Achille Peretti devint préfet et fut mis à la disposition du directeur général de la Sûreté nationale pour exercer les fonctions de directeur général adjoint, sous les ordres d’André Pélabon. Or ce dernier était un proche du ministre socialiste de l’Intérieur, Adrien Tixier. Les relations se dégradèrent et Peretti fut affecté à Baden-Baden. Il remit sa démission. Il commença alors une longue carrière politique qui le conduisit dans les hautes sphères du pouvoir. En 1947, bénéficiant de la vague gaulliste, il est élu maire de Neuilly-sur-Seine. Son mandat fut renouvelé six fois, jusqu’à ce qu’une crise cardiaque le terrasse, le 14 avril 1983, un mois après sa réélection. En 1958, il est élu député sous l’étiquette gaulliste de l’Union pour la Nouvelle République. Il sera réélu en 1962, 1967, 1968 et 1973. Le 25 juin 1969, il est élu président de l’Assemblée nationale et le restera jusqu’au 2 avril 1973. Il est par la suite nommé membre du Conseil constitutionnel.

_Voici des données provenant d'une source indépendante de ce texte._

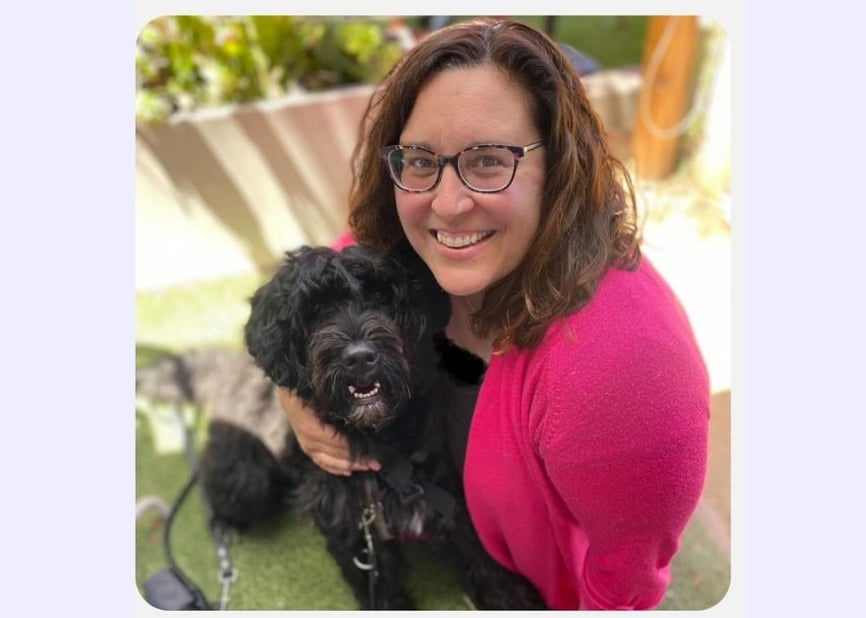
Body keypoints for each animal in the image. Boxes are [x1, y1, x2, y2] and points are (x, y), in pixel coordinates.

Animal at [137, 241, 540, 608]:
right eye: (315, 310)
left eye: (380, 296)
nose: (359, 358)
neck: (377, 447)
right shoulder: (353, 534)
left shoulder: (449, 503)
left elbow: (491, 573)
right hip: (246, 475)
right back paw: (225, 525)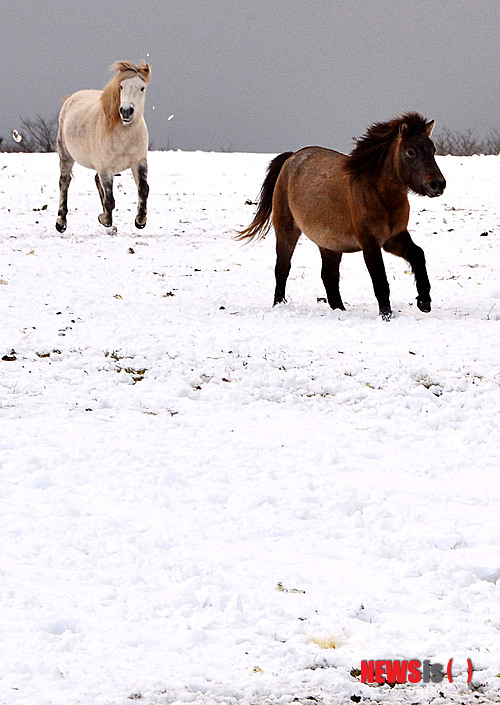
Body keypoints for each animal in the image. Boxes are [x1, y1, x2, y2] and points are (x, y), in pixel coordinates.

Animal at [56, 60, 151, 231]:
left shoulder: (139, 162)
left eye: (142, 87)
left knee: (95, 179)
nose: (126, 111)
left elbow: (143, 189)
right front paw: (105, 219)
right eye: (121, 86)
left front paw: (140, 220)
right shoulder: (106, 169)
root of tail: (70, 99)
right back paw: (61, 222)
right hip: (65, 155)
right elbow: (110, 200)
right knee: (64, 182)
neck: (124, 135)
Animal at [236, 112, 448, 320]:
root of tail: (291, 158)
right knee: (282, 268)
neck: (380, 194)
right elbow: (380, 279)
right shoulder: (370, 242)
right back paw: (279, 305)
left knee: (328, 276)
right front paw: (386, 315)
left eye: (432, 149)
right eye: (411, 151)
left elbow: (418, 255)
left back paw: (339, 309)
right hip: (287, 231)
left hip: (329, 245)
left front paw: (424, 301)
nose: (437, 184)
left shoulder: (393, 237)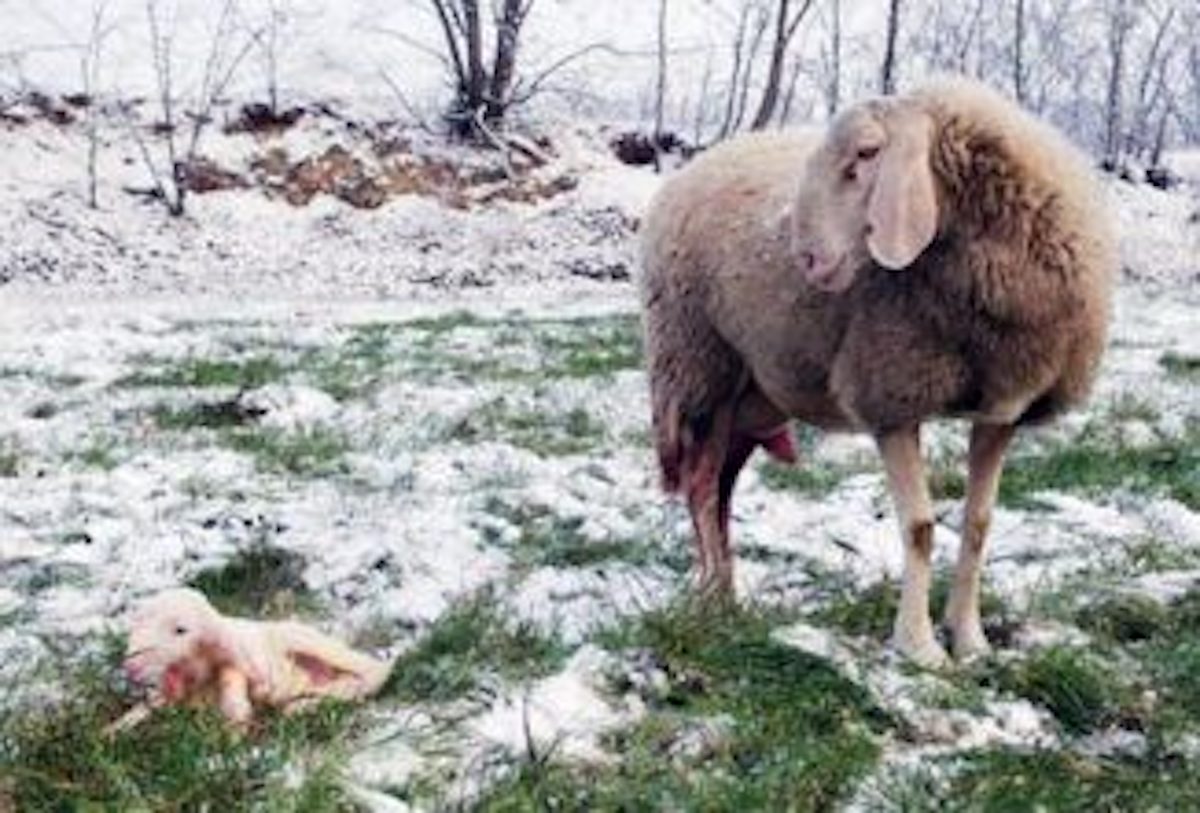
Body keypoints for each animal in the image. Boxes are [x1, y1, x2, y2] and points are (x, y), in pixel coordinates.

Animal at [111, 588, 391, 731]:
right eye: (137, 624)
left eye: (181, 630)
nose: (131, 666)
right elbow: (147, 706)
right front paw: (114, 730)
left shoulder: (237, 664)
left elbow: (234, 690)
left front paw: (236, 732)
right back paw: (301, 704)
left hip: (310, 643)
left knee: (372, 674)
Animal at [640, 77, 1115, 668]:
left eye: (867, 153)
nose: (809, 259)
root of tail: (694, 166)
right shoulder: (890, 394)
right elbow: (920, 527)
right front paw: (919, 647)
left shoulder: (1002, 408)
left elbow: (978, 525)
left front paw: (970, 639)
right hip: (701, 367)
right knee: (702, 489)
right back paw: (715, 599)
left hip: (752, 393)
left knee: (721, 486)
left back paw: (725, 591)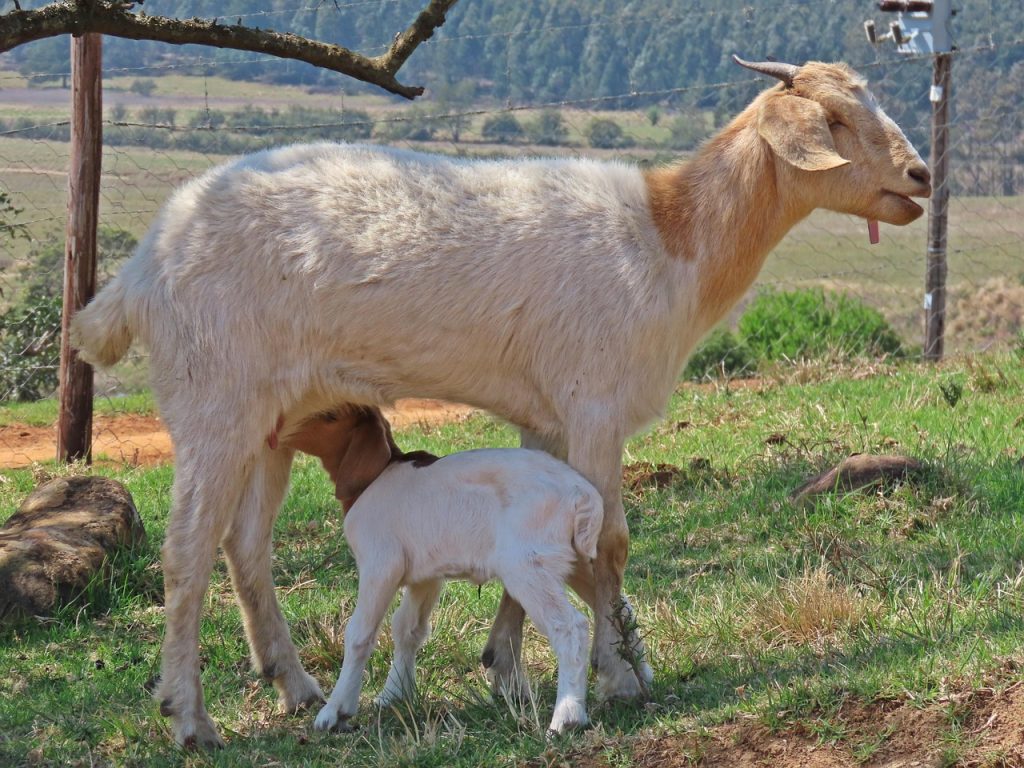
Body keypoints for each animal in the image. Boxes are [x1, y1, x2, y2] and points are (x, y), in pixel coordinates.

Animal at [289, 410, 602, 735]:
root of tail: (582, 494)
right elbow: (407, 628)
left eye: (330, 416)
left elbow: (359, 633)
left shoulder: (381, 564)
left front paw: (334, 711)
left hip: (528, 564)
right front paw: (394, 694)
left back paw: (567, 716)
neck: (378, 477)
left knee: (570, 626)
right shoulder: (424, 577)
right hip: (576, 562)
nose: (284, 433)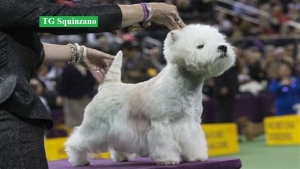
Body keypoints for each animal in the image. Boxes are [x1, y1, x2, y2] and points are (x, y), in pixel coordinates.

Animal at [64, 23, 236, 166]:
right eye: (200, 46)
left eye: (219, 40)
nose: (223, 47)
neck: (187, 85)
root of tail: (108, 85)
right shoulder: (163, 123)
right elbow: (165, 144)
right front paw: (168, 159)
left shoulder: (191, 123)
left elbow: (193, 141)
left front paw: (196, 157)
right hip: (95, 125)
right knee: (77, 141)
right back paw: (79, 160)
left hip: (118, 129)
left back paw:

Un décret du 27 novembre 1944 favorisa la promotion de ceux qui avaient été résistants. « Appliquée aux agents d’Ajax, cette disposition permit à certains d’accéder à des postes importants de responsabilité tant à la préfecture de Police qu’à la toute nouvelle Sûreté nationale. » Les promotions allèrent bon train et l’accélération de leurs carrières fut notable ; beaucoup accédèrent ainsi à des fonctions pour lesquelles ils n’avaient pas toujours les compétences… Enfin l’auteur « s’autorise à affirmer qu’au moins au niveau de la haute administration policière, les anciens d’Ajax furent très présents au sein de chacune des directions centrales, suffisamment en tout cas pour exercer, de longues années encore,  une influence notable sur l’ensemble des fonctionnaires de police, ce qui ne sera pas un moindre avantage, tout particulièrement lorsque le moment sera venu pour le général de Gaulle de revenir aux affaires en 1958 ».